## Task objective
Going through the entries below, copy out each line that contains "Acumulator".

*** The data Section Begins ***

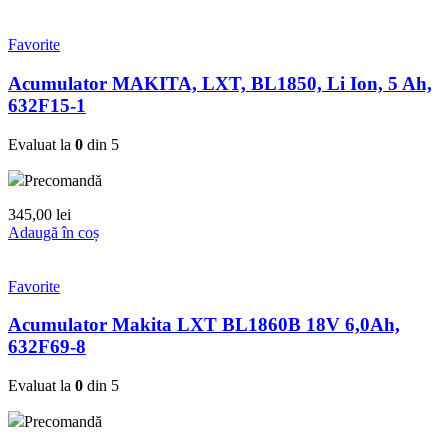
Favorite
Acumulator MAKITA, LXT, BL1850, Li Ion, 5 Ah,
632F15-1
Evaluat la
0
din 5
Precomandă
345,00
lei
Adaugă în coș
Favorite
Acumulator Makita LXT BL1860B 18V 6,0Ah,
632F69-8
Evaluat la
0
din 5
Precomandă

*** The data Section Ends ***
*** The data Section Begins ***

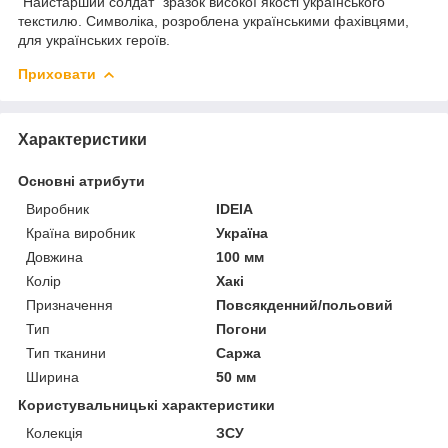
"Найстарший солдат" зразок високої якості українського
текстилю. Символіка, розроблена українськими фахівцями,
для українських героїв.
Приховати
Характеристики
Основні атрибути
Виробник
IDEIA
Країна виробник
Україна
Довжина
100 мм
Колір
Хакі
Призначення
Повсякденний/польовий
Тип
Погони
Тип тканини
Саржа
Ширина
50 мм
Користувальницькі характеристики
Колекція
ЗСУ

*** The data Section Ends ***

## Answer to this exercise
Acumulator MAKITA, LXT, BL1850, Li Ion, 5 Ah,
Acumulator Makita LXT BL1860B 18V 6,0Ah,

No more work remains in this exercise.